The Brussels-based journalist also allege that high-ranking military officials influence the decision-making processes in media houses and put journalists and media owners under constant pressure. They also back and promote a number of security analysts and political commentators that toe the military's line, he claimed.

"These 'analysts' have only one mission: portray PM Sharif and his government as incompetent, corrupt and disgraceful, and present the army as a sort of a mesiah."

One of the examples of the military "campaign" is gigantic "Thank you, General Raheel Sharif" posters that one can see in all major cities of the South Asian country. Supporters of the army chief Raheel Sharif have also set up large billboards in most metropolises, heaping lavish praise on the military general for "liberating the country from terrorists and criminals."

Critics of the military say that such a campaign requires a large amount of money and financial resources, and it can't be done without the direct backing of the army.

Pakistans Army Chief Raheel Shareef visited the Shawal region to review the military operation (Photo: ISPR)

Supporters of General Sharif prefer an army rule over civilian regime

'Sensitive' security issues

Pakistan is one of the most dangerous countries for journalists. Besides constant threats from violent Islamist groups, journalists also face intimidation from the security forces.

In a report released in 2014, rights group Amnesty International documented 34 cases of journalists being killed in the period from the restoration of democratic rule in Pakistan in 2008 to April 2014.

"A critical first step must be for Pakistan to investigate its own military and intelligence agencies and ensure that those responsible for human rights violations against journalists are brought to justice. This will send a powerful signal to those who target journalists that they no longer have a free reign," David Griffiths, Amnesty International's deputy Asia Pacific director, told DW.

Nasir Tufail, a Karachi-based Geo TV journalist, says the most perilous issue for a Pakistani journalist is to report on terrorism and Islamism, and that the reporters who are working on these issues have to be very careful. It leads to self-censorship, he says.

"Most journalists can't even think of going to most parts of the Balochistan province, where the military is operating against separatists. How can you expect independent reporting from there?" Tufail questioned.

Prime Minster Nawaz Sahrif addressed the nation to describe his policy regarding Panama leaks scandal (Photo: Atif Baloch / DW)

PM Nawaz Sharif's media team find it difficult to counter the accusations of corruption against the premier

"We highlighted the issue of Balochistan for several months. We tried to analyze it in a serious manner. But the issue is very sensitive for the security agencies, hence journalists are afraid to cover it," Tufail added.

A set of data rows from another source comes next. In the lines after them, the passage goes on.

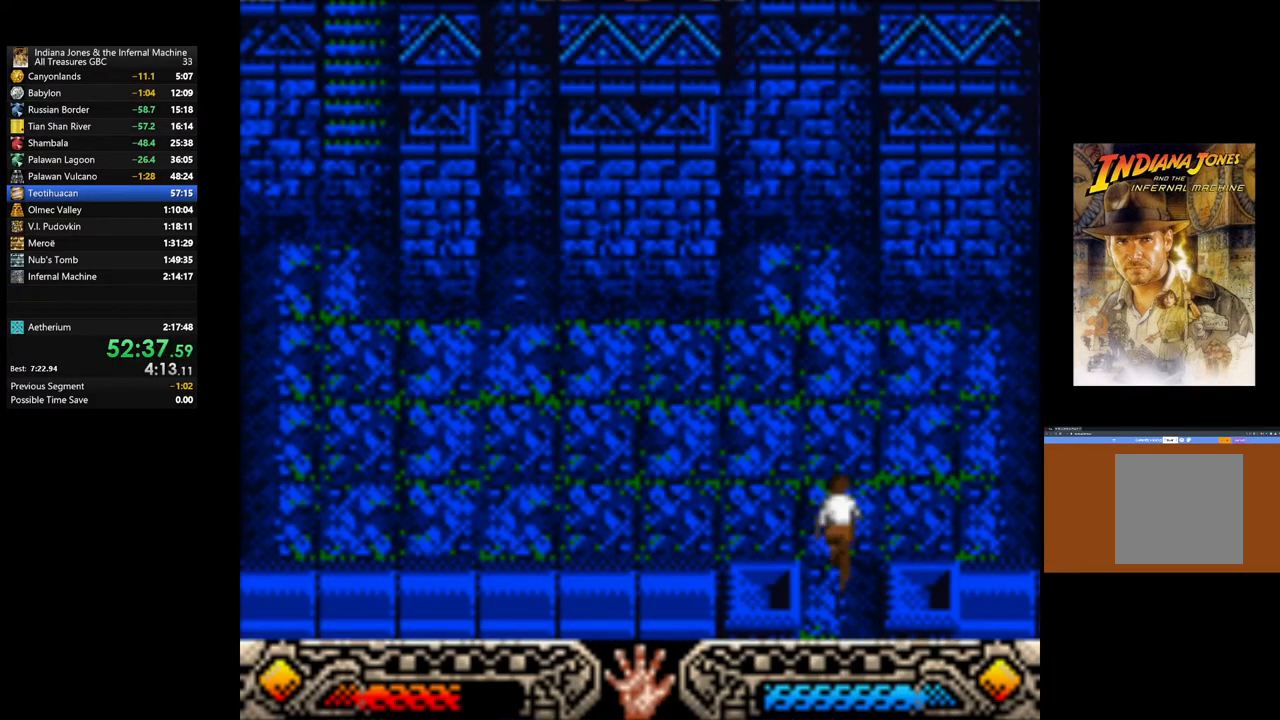
{"buttons": [], "left_stick": "left", "right_stick": "center", "events": []}
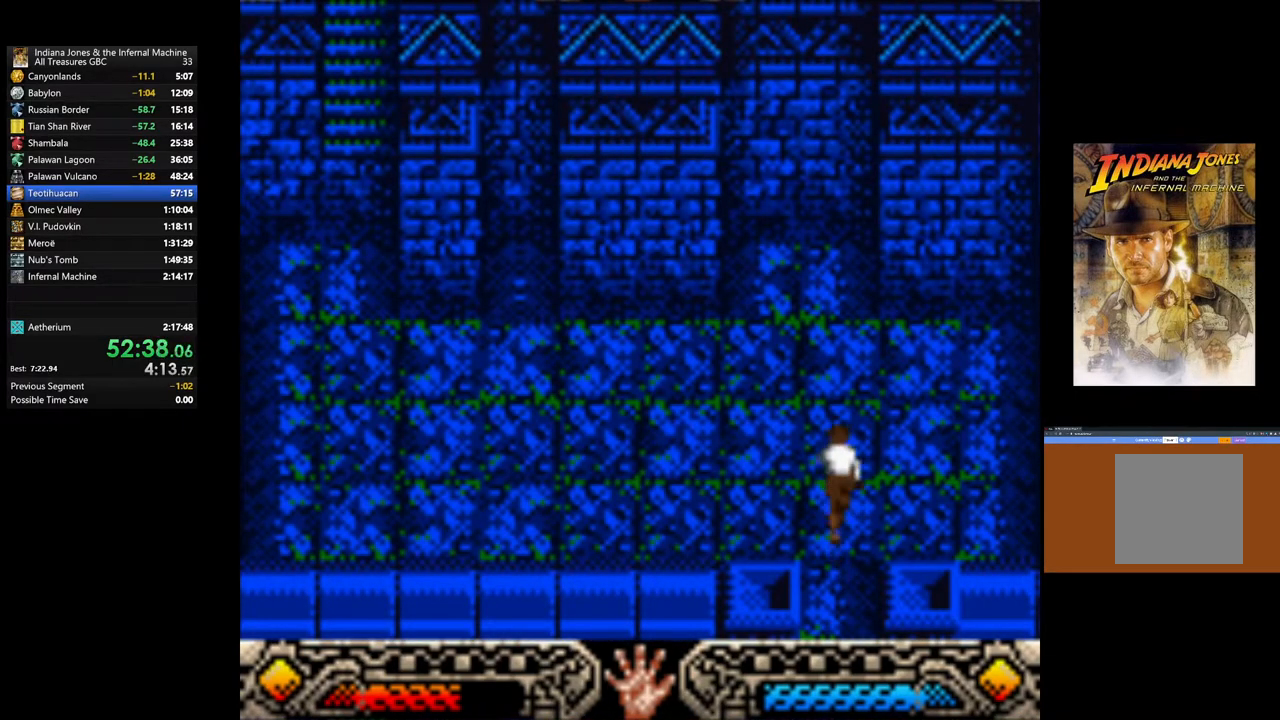
{"buttons": [], "left_stick": "left", "right_stick": "center", "events": []}
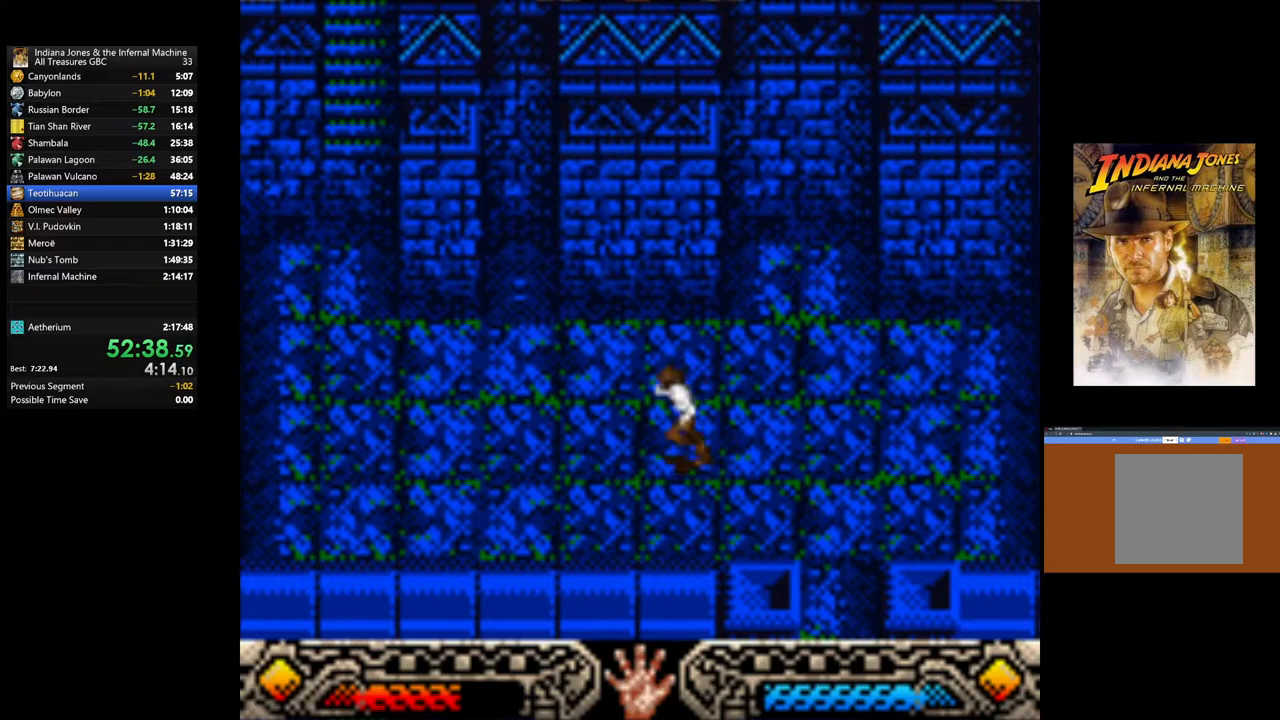
{"buttons": [], "left_stick": "left", "right_stick": "center", "events": []}
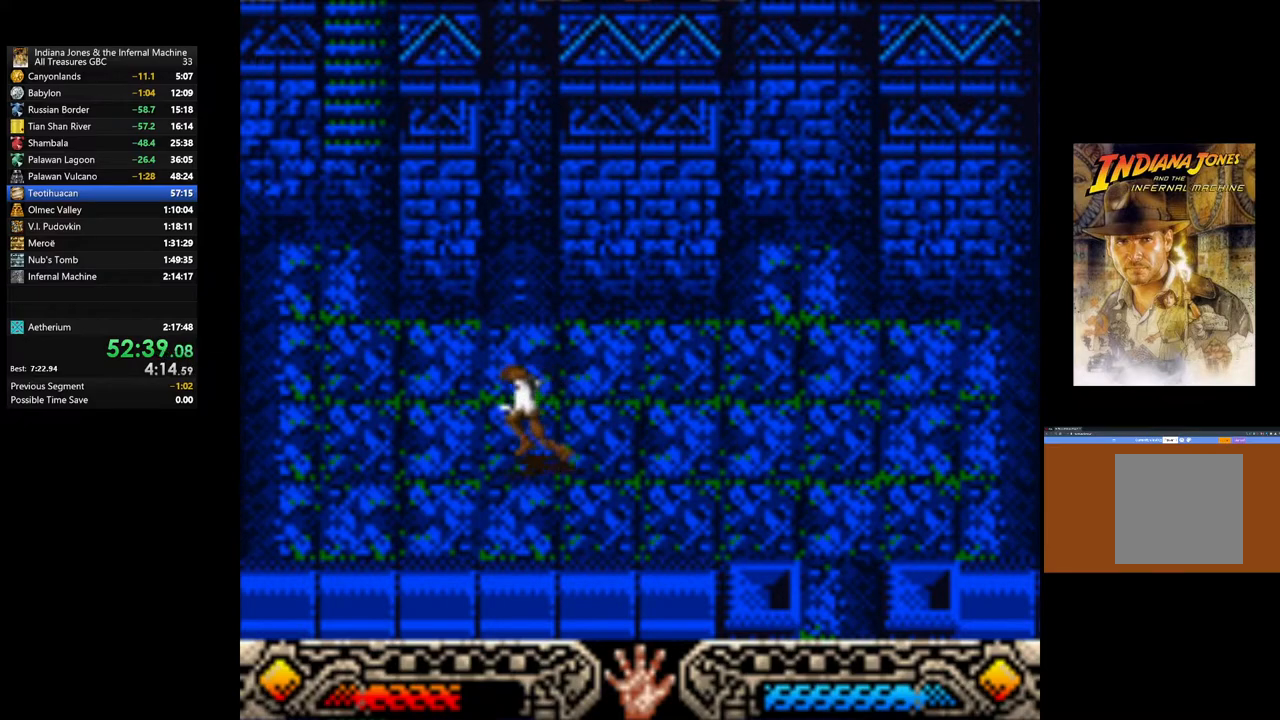
{"buttons": [], "left_stick": "left", "right_stick": "center", "events": []}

Generally, however, experts agree that the Pakistani media enjoy a great amount of freedom to criticize the government, politicians, the military and its ubiquitous intelligence agencies, including the Inter-Services Intelligence (ISI), in such a way that would have been unimaginable just a decade ago.

However, this freedom has been accompanied by some insecurity as there are state and non-state elements who do not favor press freedom.

Despite these odds, many journalists are optimistic about the future of media in Pakistan.

"The struggle to report independently and objectively will continue," Tufail said. "What we have achieved is the result of our decades-long battle against suppression, and our longing for freedom."